Task instructions
Could you reproduce the lines below from the one with "Zalesie Królewskie (Kujawsko-pomorskie)" through the one with "országban a Juventus-nál"? Keep both ends and add nothing.

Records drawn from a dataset
..........

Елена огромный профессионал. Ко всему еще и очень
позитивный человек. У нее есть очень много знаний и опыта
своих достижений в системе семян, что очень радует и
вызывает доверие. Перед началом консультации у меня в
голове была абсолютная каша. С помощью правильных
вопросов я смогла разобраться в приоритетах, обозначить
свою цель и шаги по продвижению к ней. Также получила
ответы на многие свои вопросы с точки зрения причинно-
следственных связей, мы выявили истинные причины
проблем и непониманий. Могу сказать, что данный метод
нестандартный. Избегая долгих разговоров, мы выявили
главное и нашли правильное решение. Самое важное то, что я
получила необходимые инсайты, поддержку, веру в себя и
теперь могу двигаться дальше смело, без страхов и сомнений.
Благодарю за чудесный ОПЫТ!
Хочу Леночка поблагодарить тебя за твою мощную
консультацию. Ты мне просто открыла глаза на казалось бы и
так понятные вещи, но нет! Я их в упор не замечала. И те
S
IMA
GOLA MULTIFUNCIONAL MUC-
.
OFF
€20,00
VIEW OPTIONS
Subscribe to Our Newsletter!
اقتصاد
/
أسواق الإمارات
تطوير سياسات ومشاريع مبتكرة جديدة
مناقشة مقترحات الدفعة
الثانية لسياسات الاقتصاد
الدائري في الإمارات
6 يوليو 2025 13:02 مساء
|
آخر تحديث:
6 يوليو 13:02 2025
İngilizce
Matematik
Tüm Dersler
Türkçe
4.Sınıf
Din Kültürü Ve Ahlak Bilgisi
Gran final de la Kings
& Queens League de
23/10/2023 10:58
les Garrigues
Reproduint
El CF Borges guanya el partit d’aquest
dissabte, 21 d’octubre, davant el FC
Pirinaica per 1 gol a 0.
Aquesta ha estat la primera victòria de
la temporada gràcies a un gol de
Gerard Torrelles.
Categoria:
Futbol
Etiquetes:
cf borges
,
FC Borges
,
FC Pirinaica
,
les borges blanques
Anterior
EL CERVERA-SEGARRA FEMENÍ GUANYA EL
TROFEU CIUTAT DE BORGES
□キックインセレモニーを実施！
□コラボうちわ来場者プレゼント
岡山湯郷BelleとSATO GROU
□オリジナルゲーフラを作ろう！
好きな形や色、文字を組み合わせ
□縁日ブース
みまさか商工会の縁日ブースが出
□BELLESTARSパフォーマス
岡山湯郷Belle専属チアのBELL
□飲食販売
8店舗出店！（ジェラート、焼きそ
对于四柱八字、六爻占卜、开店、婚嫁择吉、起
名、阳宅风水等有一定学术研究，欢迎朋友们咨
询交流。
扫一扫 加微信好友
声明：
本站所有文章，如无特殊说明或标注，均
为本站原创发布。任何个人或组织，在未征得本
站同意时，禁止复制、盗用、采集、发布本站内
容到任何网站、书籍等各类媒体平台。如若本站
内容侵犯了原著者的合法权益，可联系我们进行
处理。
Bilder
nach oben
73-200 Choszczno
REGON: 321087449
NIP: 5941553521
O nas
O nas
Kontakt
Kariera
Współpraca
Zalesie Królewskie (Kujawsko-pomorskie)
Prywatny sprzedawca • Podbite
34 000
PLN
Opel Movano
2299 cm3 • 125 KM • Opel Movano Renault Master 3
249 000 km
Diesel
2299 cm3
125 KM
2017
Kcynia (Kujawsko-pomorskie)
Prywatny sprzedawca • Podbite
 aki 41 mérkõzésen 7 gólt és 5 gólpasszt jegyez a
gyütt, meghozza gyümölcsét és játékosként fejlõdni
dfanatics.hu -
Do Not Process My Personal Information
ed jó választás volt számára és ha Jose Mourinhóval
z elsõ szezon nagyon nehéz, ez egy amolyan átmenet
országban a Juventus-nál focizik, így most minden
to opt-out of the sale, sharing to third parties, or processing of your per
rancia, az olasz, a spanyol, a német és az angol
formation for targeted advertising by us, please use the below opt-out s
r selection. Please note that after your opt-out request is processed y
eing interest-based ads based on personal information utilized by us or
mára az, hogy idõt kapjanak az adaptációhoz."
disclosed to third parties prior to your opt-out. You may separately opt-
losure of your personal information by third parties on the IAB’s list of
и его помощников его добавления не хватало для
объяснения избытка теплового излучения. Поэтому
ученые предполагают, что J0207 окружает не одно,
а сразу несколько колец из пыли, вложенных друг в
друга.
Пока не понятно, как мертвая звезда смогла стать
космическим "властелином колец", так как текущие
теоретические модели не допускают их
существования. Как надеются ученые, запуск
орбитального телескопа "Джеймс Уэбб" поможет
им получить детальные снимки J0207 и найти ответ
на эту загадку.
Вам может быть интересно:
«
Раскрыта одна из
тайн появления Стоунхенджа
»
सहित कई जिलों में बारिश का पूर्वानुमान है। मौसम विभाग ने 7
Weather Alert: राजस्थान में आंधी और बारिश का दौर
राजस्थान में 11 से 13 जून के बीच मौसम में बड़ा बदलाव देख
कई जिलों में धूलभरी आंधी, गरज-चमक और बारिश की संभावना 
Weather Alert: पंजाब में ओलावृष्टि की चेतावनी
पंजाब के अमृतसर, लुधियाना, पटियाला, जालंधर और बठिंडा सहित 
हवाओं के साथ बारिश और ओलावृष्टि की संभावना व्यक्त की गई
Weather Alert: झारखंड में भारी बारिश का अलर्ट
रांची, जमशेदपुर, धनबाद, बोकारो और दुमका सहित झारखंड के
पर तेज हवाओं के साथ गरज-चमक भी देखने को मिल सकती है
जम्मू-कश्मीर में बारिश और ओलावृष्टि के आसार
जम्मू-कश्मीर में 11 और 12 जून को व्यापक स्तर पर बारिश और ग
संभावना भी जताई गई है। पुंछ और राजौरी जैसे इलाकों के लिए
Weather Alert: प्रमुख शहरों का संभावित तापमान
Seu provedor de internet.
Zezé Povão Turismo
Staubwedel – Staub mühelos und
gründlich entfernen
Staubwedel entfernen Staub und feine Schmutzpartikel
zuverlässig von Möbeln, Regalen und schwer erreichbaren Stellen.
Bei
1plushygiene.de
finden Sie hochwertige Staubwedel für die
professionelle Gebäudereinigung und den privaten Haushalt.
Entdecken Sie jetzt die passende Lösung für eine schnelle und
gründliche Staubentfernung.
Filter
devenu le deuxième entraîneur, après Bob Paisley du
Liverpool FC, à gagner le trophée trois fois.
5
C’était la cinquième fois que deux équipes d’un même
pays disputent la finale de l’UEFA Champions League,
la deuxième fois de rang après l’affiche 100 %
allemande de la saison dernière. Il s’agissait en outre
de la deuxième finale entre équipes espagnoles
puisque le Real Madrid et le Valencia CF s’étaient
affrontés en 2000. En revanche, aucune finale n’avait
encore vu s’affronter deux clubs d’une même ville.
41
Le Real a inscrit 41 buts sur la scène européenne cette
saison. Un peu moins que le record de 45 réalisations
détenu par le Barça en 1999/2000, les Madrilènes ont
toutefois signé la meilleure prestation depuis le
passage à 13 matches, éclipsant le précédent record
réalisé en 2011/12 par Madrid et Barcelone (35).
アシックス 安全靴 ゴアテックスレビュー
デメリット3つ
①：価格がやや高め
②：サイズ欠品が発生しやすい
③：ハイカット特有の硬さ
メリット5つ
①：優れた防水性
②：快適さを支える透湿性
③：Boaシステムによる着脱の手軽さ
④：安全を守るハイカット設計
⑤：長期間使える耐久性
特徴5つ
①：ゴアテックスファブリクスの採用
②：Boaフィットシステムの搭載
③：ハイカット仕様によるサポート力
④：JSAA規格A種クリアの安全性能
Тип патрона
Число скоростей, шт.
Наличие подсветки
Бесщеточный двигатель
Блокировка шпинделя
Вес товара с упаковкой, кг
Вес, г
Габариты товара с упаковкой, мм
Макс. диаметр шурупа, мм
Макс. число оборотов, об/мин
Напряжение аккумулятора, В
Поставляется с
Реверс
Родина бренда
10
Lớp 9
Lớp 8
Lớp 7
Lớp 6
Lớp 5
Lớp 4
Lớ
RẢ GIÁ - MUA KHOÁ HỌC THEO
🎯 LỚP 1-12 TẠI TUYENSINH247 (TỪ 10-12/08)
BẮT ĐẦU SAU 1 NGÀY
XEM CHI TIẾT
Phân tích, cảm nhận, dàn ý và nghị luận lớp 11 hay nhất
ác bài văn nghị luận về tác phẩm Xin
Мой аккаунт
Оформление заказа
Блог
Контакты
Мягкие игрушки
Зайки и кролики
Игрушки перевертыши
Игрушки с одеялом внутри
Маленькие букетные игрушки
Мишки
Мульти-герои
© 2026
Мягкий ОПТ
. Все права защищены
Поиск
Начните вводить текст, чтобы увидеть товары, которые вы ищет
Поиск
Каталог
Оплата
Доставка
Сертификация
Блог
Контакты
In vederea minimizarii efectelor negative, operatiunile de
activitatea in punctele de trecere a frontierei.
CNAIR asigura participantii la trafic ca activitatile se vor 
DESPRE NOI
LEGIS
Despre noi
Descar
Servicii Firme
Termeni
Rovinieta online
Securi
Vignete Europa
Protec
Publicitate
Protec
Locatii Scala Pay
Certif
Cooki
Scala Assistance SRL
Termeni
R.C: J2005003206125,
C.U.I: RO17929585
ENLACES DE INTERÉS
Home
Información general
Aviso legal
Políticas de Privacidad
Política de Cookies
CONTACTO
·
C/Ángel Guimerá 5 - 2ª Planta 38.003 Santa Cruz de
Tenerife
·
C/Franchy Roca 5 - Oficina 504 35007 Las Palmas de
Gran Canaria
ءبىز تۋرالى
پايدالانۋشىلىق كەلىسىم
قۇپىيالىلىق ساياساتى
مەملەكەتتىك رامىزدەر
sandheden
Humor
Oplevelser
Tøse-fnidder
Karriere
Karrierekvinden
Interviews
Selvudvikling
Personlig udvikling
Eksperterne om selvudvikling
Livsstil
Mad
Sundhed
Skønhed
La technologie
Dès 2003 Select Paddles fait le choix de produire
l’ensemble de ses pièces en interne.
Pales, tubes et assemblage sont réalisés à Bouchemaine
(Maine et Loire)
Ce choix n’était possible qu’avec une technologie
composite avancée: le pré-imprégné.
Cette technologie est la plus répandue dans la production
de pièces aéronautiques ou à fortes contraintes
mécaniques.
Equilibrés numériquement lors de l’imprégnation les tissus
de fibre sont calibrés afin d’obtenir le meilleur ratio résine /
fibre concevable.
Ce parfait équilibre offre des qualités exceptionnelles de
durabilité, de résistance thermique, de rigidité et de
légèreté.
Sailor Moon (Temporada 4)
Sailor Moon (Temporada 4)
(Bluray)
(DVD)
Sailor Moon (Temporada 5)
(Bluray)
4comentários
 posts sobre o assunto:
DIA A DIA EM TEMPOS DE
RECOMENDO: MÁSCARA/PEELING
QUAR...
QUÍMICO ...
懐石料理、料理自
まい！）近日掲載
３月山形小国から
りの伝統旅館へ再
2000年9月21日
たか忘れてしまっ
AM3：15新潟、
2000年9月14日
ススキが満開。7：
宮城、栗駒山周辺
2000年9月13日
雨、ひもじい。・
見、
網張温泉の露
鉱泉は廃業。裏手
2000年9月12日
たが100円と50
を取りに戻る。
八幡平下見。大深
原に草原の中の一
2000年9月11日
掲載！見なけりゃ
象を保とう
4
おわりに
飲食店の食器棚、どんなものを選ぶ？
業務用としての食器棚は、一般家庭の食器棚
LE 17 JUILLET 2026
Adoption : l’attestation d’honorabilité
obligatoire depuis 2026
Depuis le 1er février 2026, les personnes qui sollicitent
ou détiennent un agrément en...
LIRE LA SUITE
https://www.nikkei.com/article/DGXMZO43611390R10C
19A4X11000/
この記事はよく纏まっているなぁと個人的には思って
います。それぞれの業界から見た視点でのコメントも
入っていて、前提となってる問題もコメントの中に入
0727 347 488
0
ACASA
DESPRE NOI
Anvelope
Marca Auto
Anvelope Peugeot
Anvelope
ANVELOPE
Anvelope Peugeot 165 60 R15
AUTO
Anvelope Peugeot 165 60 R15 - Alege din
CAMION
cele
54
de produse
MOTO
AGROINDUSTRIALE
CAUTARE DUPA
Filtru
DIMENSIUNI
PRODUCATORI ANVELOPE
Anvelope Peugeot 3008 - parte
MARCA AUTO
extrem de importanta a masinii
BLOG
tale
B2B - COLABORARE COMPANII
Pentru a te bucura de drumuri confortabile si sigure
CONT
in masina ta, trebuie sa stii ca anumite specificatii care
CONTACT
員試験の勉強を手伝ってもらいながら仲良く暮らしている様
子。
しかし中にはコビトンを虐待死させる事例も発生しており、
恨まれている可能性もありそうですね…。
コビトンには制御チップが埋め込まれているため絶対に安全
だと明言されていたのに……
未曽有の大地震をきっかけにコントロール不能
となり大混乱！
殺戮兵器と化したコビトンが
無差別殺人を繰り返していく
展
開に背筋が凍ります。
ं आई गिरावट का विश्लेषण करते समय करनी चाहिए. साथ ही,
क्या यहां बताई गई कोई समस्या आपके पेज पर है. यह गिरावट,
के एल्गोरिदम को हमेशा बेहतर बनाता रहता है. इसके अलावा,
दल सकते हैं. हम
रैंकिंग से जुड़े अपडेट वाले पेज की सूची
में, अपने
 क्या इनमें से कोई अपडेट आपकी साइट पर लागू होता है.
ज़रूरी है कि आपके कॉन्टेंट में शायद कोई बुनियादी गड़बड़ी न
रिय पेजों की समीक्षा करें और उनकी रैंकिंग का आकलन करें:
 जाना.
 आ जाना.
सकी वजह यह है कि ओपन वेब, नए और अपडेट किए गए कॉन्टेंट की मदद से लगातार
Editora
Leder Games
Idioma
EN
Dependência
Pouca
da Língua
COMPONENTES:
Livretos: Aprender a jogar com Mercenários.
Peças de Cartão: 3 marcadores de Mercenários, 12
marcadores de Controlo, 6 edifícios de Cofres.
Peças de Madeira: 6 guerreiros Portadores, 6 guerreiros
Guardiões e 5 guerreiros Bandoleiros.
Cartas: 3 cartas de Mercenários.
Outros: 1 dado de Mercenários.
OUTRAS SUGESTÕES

..........

Task answer
Zalesie Królewskie (Kujawsko-pomorskie)
Prywatny sprzedawca • Podbite
34 000
PLN
Opel Movano
2299 cm3 • 125 KM • Opel Movano Renault Master 3
249 000 km
Diesel
2299 cm3
125 KM
2017
Kcynia (Kujawsko-pomorskie)
Prywatny sprzedawca • Podbite
 aki 41 mérkõzésen 7 gólt és 5 gólpasszt jegyez a
gyütt, meghozza gyümölcsét és játékosként fejlõdni
dfanatics.hu -
Do Not Process My Personal Information
ed jó választás volt számára és ha Jose Mourinhóval
z elsõ szezon nagyon nehéz, ez egy amolyan átmenet
országban a Juventus-nál focizik, így most minden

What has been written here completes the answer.